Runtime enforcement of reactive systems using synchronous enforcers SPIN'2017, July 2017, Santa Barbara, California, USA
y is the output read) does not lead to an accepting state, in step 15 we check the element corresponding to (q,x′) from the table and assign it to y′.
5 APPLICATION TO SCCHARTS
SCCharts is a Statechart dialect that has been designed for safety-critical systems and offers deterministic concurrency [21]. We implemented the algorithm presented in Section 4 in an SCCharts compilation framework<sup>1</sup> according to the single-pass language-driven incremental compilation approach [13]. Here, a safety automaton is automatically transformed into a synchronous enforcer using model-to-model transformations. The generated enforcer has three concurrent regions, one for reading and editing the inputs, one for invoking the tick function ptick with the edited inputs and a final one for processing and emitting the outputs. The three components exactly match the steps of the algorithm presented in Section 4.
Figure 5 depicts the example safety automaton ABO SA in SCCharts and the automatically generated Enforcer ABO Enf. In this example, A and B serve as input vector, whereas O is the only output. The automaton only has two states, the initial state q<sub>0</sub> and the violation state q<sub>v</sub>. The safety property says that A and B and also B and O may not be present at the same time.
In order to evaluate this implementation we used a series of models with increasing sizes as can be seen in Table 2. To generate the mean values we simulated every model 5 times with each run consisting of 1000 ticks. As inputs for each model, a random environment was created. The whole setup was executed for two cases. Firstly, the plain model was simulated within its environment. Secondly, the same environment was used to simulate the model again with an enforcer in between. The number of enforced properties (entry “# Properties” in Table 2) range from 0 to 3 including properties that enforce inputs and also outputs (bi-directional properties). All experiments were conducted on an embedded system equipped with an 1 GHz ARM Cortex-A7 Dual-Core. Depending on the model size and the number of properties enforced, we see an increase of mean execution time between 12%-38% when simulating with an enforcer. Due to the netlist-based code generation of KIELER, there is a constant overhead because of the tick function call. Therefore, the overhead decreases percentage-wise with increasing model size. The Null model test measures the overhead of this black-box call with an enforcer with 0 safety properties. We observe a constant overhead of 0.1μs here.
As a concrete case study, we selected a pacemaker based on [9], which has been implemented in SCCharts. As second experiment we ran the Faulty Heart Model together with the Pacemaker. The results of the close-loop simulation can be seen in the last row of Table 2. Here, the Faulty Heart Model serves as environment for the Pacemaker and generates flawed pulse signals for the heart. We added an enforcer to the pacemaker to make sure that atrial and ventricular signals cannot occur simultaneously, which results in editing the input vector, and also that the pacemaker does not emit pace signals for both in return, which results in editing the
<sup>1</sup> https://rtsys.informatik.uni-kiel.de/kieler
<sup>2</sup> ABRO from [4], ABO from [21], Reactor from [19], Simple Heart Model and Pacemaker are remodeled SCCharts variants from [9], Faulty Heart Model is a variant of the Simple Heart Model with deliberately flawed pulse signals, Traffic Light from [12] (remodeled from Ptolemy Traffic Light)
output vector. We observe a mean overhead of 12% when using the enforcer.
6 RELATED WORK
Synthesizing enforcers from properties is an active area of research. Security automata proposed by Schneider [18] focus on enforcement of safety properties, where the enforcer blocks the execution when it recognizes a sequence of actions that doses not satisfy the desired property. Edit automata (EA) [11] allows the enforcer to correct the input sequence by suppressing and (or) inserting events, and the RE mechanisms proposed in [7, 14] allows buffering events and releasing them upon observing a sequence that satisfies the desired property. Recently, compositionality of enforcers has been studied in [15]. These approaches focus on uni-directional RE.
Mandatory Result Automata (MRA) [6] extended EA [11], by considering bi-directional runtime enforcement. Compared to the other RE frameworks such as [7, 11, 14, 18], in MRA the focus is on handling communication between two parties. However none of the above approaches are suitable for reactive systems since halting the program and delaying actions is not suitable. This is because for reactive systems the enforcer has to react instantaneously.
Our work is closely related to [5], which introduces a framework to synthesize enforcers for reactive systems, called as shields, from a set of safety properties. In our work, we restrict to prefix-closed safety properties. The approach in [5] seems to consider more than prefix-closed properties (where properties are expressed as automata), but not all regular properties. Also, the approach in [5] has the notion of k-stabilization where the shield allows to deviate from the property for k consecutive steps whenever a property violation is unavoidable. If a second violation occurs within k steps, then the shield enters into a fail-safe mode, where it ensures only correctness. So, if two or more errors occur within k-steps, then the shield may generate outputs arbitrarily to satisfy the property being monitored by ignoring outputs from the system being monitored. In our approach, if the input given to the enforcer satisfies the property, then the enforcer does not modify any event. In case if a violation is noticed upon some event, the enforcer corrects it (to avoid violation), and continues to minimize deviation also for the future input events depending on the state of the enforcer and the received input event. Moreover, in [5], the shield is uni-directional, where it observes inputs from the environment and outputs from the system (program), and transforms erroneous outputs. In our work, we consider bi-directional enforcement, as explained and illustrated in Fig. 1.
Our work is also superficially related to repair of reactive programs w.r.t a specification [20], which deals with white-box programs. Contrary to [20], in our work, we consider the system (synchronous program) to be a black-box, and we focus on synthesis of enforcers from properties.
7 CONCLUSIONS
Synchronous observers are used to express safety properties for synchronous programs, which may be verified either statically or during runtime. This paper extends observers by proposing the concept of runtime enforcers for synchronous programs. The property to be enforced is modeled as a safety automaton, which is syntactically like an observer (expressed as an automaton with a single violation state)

---------------

WHAT IS BEING ASKED → Exactly the lines running from the top of the records to the line that contains "Figure 5 depicts", inclusive, must be set down, and nothing more.

YOUR RESPONSE →
Runtime enforcement of reactive systems using synchronous enforcers SPIN'2017, July 2017, Santa Barbara, California, USA
y is the output read) does not lead to an accepting state, in step 15 we check the element corresponding to (q,x′) from the table and assign it to y′.
5 APPLICATION TO SCCHARTS
SCCharts is a Statechart dialect that has been designed for safety-critical systems and offers deterministic concurrency [21]. We implemented the algorithm presented in Section 4 in an SCCharts compilation framework<sup>1</sup> according to the single-pass language-driven incremental compilation approach [13]. Here, a safety automaton is automatically transformed into a synchronous enforcer using model-to-model transformations. The generated enforcer has three concurrent regions, one for reading and editing the inputs, one for invoking the tick function ptick with the edited inputs and a final one for processing and emitting the outputs. The three components exactly match the steps of the algorithm presented in Section 4.
Figure 5 depicts the example safety automaton ABO SA in SCCharts and the automatically generated Enforcer ABO Enf. In this example, A and B serve as input vector, whereas O is the only output. The automaton only has two states, the initial state q<sub>0</sub> and the violation state q<sub>v</sub>. The safety property says that A and B and also B and O may not be present at the same time.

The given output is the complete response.